So what exactly is Office 2.0, again?

Participants at the Office 2.0 Conference this week made an effort to flush out the look and feel of what they hope will shape the Office 2.0 landscape, all the while conceding that it is still far from fully formed.

"Winston Churchill once said 'This is not the end. This is the end of the beginning.' Well, we're not even at the end of the beginning. This is the beginning of the beginning," said Andrew McAfee, an associate professor with Harvard Business School, in his keynote address on Wednesday. "Our track record is short and we'll need to keep watching for awhile."

Typically, Office 2.0 has referred to Web applications used within an enterprise as opposed to desktop applications. They are aimed to help users collaborate and communicate more efficiently and more publicly. Examples of "Office 2.0" applications have included wikis, blogs, online word processing, and others, some of which open up the application to outsiders. It is the public part, however, that might make chief information officers (CIOs) a little apprehensive to adopt Office 2.0 apps.

"That is the opposite of a fiefdom inside a company, and a lot of people have made very good careers hoarding information and hoarding the technology at their companies," McAfee said. "These technologies will be alien and foreign and scary for those people."

Traditionally, CIOs don't want proprietary information to run on public Web sites, and for good reason. Wikis can be restricted to a finite number of approved users, but security remains a problem.

"If you think about things like security and privacy, we realize that for us, security and privacy is our business. If that's violated, our business is in serious jeopardy," said Rajen Sheth, product manager for Google. "I think it is this mindset issue. In reality, most organizations are collaborating like its 1999. That means they're collaborating via email."

While the attitude at the conference was that attaching a document to an email for collaboration purposes is antiquated, attendees admitted that most people still do it. Most PC users don't yearn for Office 2.0 applications. They hardly know what they are, they said.

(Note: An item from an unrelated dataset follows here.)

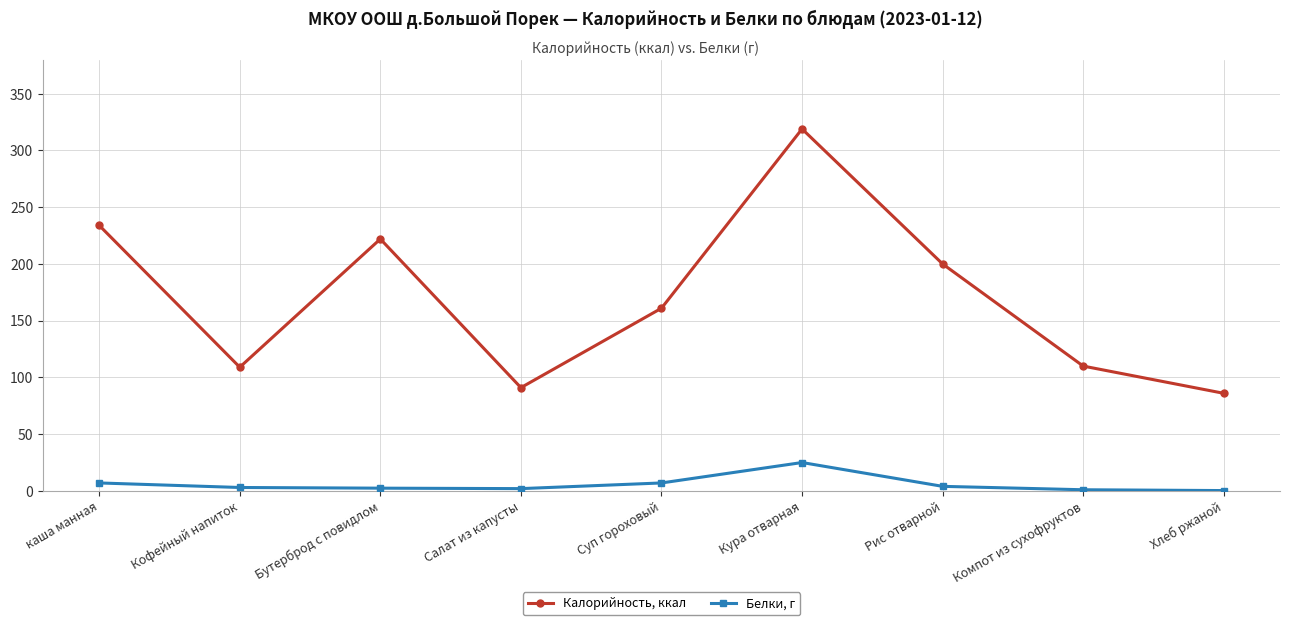

What position from the left is Кура отварная?

6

"If you leave this room and this industry, you don't hear anybody sitting around and saying, 'You know, I really need Office 2.0 or Web 2.0,'" said Shel Israel, author of Naked Conversations a book that discusses the ways in which blogs affect the corporate culture. "Office 2.0 is a nice name, and so is Web 2.0, and soon we'll have Lunch 2.0. I think most people think that's irrelevant. They just want their stuff to work."

It could be that Office 2.0 will just influence the way desktop applications are designed in the near future. Maybe Office 1.0 apps will give users the choice of online collaboration.

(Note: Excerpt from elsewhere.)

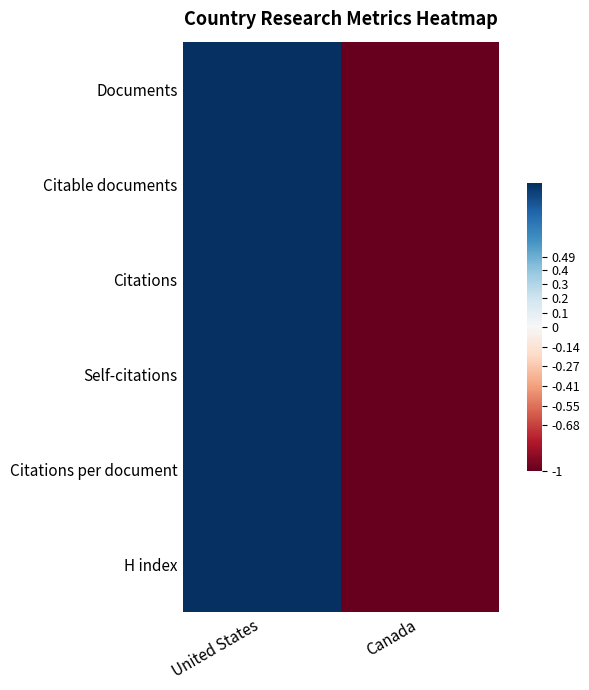

What is the total value across all series at Canada?

-6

"Does Office 2.0 have to be about applications?" said Mark Suster, chief executive officer for Koral. "For me its about the way the software is designed. I hope that gets embedded in the way SAP works and the way Microsoft works. It's about democratizing the software we already use."

It was particularly noteworthy that speakers at the conference conceptualized Office 2.0 as a more political than technological revolution. They used words like "empowerment," "control," "fiefdom," and "bourgeoisie" as if Office 2.0 were analogous to the post-Renaissance Enlightenment.

"It's important to create those revolutionary sparks," said Karen Leavitt, vice president for WebEx. "Once the revolutionary actions trickle down to the bourgeoisie it is up to them to decide how this happens in their lives."

Okay, maybe. But it's just software, guys. It's not civil war.